Data shown
▬▬▬

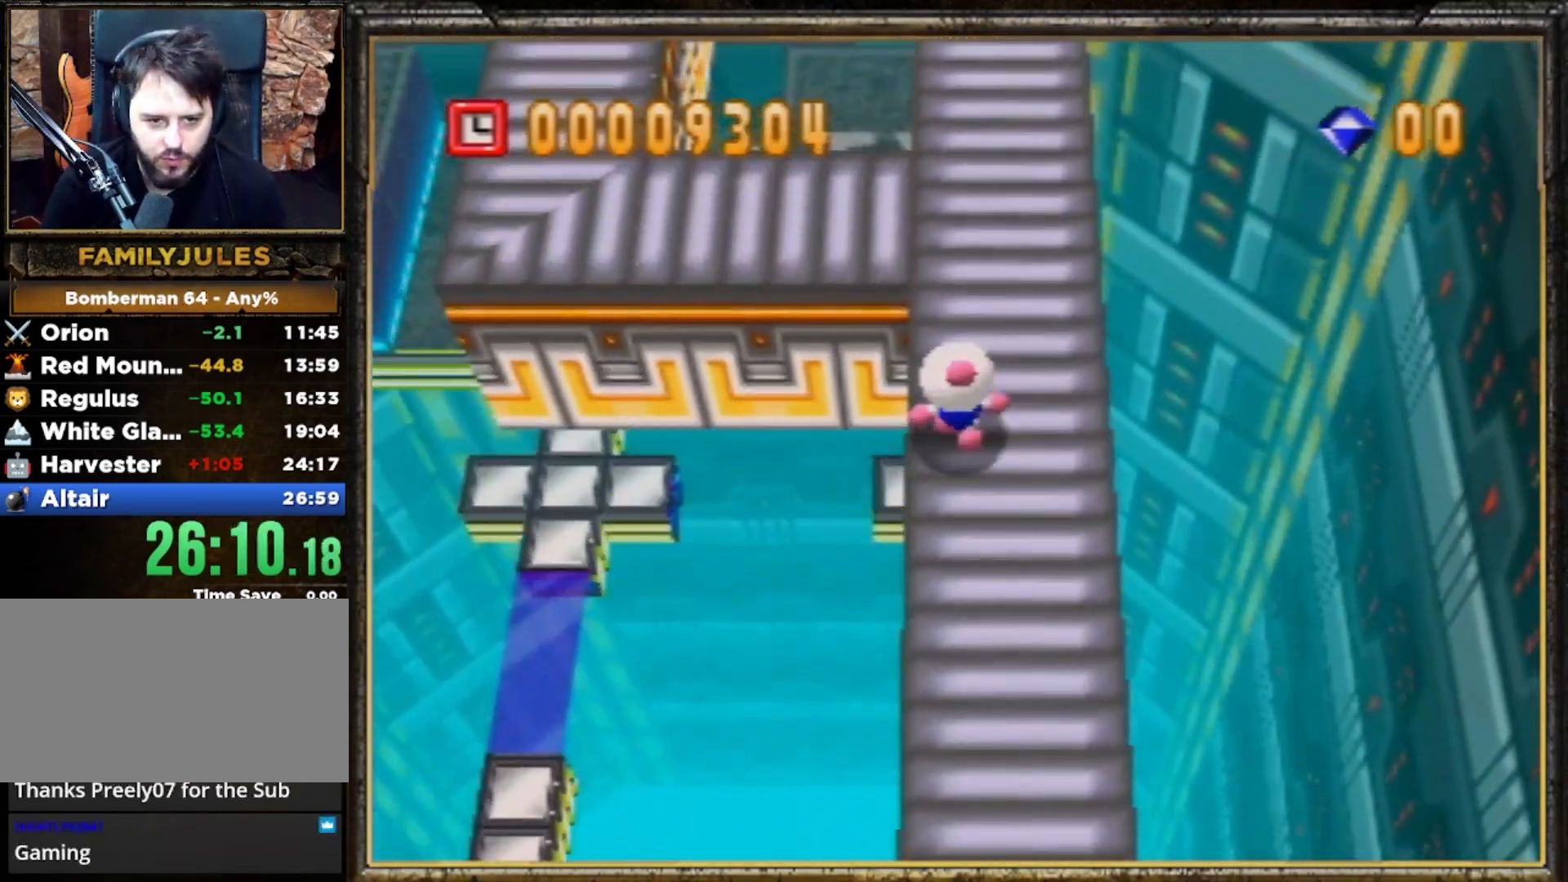
{"buttons": [], "left_stick": "up-left", "events": [[433, "left_stick", "up-left"]]}
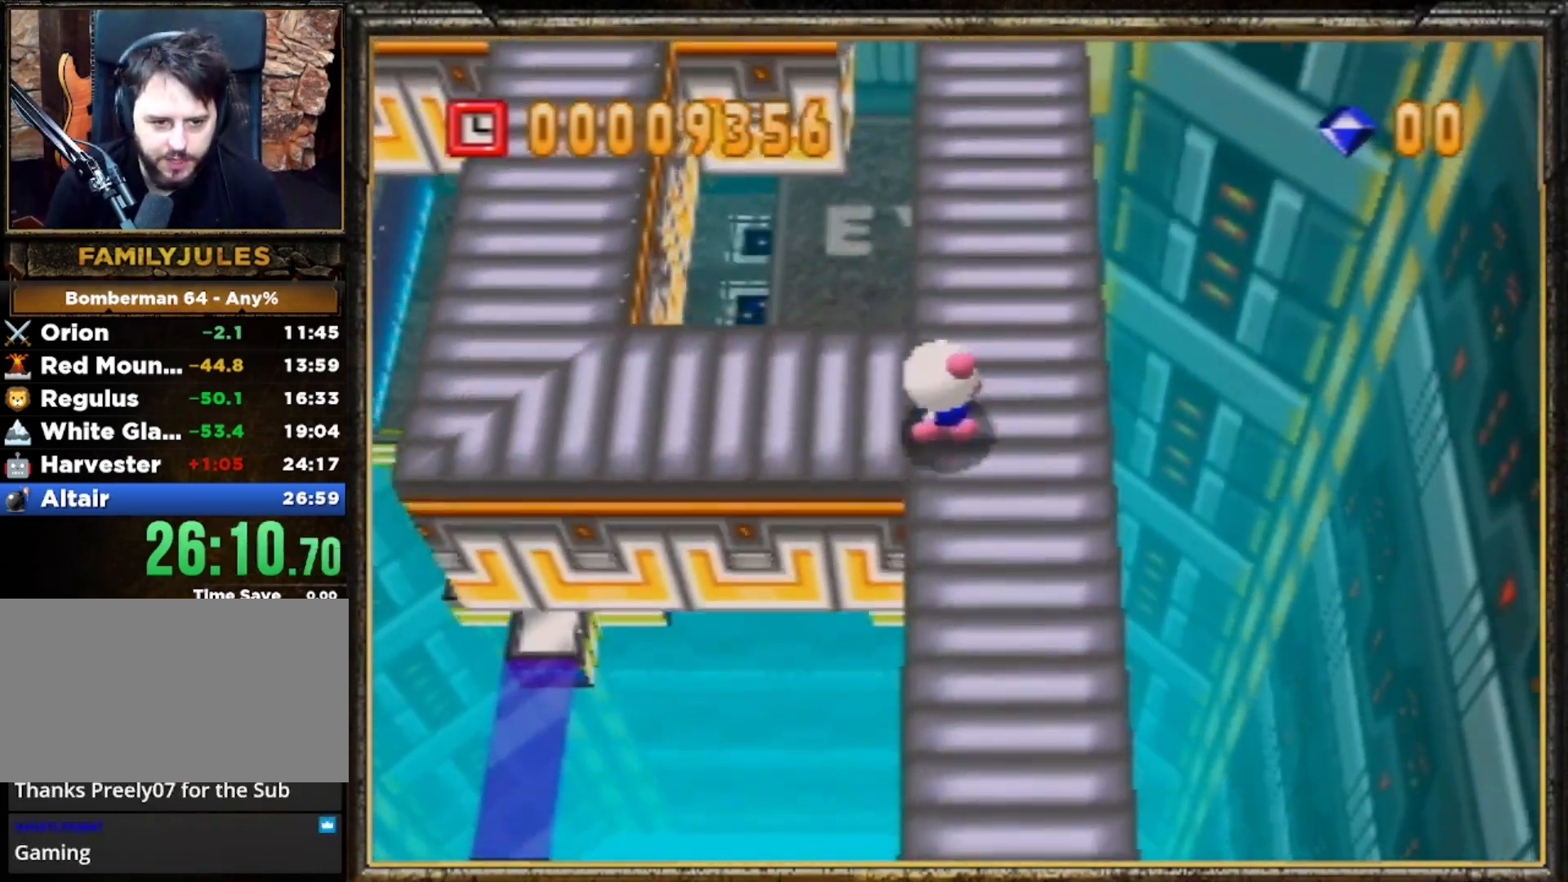
{"buttons": [], "left_stick": "left", "events": [[67, "left_stick", "left"]]}
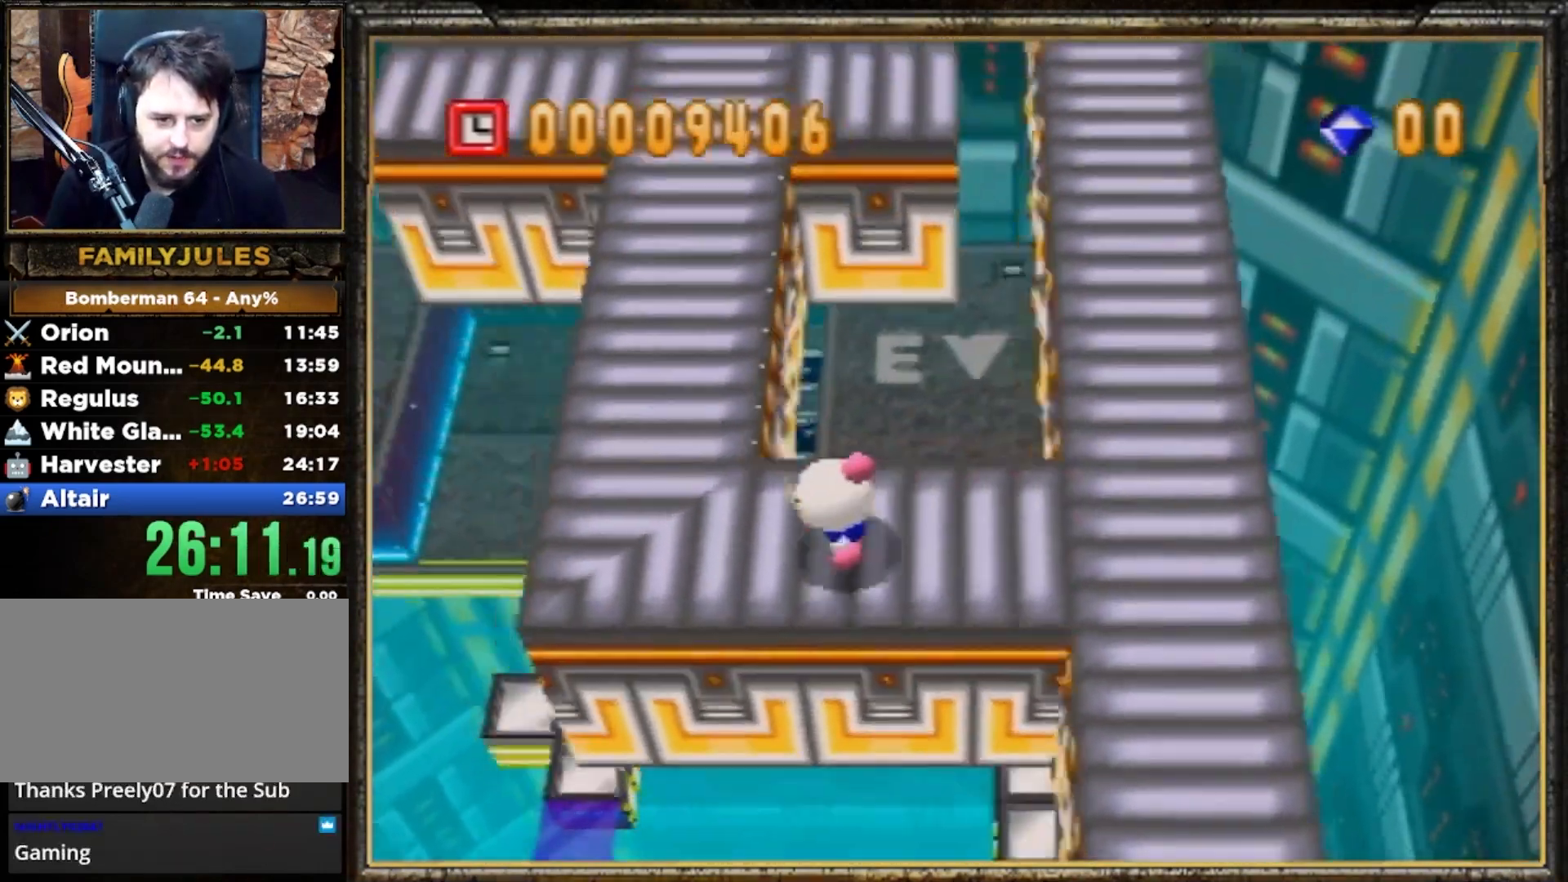
{"buttons": [], "left_stick": "up", "events": [[100, "left_stick", "up"]]}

▬▬▬

Your goal
Print the material again word for word. Please drop every picture.

Solution for this problem
{"buttons": [], "left_stick": "up-left", "events": [[433, "left_stick", "up-left"]]}
{"buttons": [], "left_stick": "left", "events": [[67, "left_stick", "left"]]}
{"buttons": [], "left_stick": "up", "events": [[100, "left_stick", "up"]]}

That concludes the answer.